* Goal of the exercise
What lines of the listing below contain the word "bladder"? Copy each of them out.

* Data listing
# # # # # # #
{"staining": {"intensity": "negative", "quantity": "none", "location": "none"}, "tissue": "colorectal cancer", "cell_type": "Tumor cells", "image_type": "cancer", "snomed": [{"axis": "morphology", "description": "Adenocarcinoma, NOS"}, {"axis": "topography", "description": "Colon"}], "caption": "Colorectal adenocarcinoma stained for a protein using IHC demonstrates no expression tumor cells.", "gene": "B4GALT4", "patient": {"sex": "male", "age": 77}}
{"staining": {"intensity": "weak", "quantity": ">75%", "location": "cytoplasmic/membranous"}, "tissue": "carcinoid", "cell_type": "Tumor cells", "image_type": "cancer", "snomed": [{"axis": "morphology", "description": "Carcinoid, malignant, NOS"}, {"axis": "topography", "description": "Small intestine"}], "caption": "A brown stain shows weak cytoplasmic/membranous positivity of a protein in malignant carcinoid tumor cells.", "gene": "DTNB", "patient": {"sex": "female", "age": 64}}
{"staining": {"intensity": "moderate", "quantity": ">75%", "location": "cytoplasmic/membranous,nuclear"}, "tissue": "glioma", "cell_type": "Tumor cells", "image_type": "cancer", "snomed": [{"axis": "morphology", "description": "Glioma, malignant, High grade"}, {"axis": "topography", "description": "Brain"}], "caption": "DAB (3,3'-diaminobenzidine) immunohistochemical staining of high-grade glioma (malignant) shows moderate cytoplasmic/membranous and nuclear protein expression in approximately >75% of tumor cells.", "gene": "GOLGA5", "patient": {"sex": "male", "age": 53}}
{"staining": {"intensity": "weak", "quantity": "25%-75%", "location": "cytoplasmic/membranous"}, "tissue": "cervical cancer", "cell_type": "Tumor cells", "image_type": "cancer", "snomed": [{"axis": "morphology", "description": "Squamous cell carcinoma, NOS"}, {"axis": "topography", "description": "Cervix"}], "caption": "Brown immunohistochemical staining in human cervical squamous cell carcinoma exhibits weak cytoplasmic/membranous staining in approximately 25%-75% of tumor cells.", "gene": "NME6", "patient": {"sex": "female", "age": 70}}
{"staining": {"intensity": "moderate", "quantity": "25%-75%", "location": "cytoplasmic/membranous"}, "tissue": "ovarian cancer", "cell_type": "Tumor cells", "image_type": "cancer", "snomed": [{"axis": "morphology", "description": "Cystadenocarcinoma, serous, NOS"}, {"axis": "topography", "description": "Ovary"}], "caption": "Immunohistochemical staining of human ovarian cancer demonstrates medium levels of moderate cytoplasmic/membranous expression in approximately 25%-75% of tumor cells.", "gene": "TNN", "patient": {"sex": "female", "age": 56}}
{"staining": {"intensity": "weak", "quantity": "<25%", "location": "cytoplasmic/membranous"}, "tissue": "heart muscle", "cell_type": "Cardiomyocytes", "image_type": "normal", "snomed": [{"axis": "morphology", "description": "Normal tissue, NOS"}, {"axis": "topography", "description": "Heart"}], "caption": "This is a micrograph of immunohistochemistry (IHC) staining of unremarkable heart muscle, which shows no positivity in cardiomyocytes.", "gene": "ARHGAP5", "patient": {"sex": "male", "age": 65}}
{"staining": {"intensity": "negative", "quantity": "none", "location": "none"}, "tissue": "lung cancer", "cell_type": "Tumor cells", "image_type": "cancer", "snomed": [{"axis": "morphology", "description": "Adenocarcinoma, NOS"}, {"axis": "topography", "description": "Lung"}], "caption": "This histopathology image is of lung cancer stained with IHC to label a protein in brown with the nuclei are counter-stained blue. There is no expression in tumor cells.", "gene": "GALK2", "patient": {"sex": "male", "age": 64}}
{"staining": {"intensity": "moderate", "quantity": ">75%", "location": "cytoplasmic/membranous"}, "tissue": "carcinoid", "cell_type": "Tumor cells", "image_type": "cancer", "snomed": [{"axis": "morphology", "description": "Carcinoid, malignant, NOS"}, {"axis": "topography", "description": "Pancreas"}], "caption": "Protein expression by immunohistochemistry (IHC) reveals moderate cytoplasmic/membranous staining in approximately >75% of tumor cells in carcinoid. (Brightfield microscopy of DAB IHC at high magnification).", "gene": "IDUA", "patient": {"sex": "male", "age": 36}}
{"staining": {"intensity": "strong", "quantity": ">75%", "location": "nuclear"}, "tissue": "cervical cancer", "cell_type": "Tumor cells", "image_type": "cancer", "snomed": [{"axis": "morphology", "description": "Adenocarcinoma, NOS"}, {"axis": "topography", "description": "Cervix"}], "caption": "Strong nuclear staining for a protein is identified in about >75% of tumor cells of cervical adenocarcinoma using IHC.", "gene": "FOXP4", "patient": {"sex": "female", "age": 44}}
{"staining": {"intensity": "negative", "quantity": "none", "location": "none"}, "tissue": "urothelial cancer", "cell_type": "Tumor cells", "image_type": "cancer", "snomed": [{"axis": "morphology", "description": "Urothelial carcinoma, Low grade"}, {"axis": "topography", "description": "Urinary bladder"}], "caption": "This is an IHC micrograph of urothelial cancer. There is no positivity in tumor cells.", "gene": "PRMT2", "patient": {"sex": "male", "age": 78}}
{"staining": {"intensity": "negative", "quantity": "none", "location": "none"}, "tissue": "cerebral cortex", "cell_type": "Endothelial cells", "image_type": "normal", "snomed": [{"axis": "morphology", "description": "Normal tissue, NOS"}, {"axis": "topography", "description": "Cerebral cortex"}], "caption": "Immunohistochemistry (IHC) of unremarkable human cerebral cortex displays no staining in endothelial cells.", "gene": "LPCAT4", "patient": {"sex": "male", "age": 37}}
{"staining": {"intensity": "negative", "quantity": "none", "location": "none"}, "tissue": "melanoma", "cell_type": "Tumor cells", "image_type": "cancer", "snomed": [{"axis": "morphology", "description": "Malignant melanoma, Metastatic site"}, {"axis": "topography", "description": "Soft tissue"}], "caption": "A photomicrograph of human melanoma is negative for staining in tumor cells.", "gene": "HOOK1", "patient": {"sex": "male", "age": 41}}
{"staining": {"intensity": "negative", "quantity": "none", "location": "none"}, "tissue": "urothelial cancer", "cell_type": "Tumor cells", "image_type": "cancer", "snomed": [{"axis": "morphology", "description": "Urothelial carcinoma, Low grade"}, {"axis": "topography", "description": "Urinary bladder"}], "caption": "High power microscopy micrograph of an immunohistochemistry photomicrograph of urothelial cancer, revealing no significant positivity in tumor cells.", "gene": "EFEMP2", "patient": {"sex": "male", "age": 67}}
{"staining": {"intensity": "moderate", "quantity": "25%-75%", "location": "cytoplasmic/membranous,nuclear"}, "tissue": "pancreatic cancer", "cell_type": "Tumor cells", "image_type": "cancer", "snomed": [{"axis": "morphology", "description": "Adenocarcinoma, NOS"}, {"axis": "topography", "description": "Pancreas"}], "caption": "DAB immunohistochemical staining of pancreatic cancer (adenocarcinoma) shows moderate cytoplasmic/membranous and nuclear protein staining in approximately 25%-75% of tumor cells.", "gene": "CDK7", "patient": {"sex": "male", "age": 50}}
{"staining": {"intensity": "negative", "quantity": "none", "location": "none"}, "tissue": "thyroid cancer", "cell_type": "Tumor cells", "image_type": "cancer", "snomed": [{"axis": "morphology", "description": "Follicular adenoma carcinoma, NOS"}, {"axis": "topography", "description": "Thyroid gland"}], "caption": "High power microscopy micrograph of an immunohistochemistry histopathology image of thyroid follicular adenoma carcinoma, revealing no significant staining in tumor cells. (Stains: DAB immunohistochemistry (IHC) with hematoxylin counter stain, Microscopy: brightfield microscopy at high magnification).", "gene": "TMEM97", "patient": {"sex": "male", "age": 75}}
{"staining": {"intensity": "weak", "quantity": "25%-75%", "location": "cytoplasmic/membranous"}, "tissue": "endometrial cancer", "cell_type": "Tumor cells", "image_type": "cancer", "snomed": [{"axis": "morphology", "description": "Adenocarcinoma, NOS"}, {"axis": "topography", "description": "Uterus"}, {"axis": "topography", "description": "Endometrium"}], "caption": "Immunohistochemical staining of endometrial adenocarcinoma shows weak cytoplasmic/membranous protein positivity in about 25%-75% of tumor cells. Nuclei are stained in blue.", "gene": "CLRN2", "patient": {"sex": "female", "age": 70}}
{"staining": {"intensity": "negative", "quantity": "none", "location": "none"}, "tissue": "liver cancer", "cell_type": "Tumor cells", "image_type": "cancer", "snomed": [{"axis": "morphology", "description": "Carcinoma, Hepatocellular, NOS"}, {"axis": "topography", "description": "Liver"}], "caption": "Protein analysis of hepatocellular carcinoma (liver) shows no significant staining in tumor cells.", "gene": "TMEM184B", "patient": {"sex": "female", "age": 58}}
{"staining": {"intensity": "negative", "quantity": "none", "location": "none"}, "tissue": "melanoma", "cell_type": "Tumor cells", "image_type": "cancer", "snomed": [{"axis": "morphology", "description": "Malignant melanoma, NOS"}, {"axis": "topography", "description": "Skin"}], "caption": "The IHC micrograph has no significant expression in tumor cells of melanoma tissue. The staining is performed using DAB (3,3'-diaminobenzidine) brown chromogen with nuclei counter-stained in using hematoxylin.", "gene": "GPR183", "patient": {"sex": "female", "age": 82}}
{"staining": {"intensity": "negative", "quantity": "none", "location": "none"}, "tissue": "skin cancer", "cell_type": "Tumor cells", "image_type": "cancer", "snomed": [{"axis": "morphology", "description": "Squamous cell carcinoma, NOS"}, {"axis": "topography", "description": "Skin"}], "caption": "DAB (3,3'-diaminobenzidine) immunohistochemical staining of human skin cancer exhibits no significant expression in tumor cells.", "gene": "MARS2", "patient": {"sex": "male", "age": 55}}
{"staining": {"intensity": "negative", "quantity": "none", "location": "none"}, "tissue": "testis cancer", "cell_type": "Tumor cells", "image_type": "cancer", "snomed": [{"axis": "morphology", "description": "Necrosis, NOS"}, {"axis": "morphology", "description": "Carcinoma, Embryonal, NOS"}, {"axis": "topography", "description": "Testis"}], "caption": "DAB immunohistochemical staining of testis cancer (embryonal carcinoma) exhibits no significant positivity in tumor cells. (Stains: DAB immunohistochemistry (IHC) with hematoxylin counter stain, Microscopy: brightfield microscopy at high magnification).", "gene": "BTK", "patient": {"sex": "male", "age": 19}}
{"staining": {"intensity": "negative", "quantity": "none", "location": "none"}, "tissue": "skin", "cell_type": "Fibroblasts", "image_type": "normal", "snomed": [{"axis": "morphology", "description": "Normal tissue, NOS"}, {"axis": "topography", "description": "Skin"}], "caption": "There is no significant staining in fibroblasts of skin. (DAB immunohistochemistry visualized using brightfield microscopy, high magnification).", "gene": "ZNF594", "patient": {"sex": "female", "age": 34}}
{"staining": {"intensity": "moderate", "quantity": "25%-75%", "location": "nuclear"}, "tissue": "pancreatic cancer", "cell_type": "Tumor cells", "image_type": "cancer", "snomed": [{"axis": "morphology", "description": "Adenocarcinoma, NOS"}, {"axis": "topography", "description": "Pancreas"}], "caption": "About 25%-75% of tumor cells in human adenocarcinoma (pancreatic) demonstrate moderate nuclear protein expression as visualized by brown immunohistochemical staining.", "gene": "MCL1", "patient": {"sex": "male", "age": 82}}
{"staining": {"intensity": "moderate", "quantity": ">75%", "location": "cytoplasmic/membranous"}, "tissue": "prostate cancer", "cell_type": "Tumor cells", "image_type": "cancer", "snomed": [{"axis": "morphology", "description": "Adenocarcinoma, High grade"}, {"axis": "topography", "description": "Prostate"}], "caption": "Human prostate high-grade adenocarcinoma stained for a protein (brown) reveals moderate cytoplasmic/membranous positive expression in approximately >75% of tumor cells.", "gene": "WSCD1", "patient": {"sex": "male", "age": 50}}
# # # # # # #
* Solution for this exercise
{"staining": {"intensity": "negative", "quantity": "none", "location": "none"}, "tissue": "urothelial cancer", "cell_type": "Tumor cells", "image_type": "cancer", "snomed": [{"axis": "morphology", "description": "Urothelial carcinoma, Low grade"}, {"axis": "topography", "description": "Urinary bladder"}], "caption": "This is an IHC micrograph of urothelial cancer. There is no positivity in tumor cells.", "gene": "PRMT2", "patient": {"sex": "male", "age": 78}}
{"staining": {"intensity": "negative", "quantity": "none", "location": "none"}, "tissue": "urothelial cancer", "cell_type": "Tumor cells", "image_type": "cancer", "snomed": [{"axis": "morphology", "description": "Urothelial carcinoma, Low grade"}, {"axis": "topography", "description": "Urinary bladder"}], "caption": "High power microscopy micrograph of an immunohistochemistry photomicrograph of urothelial cancer, revealing no significant positivity in tumor cells.", "gene": "EFEMP2", "patient": {"sex": "male", "age": 67}}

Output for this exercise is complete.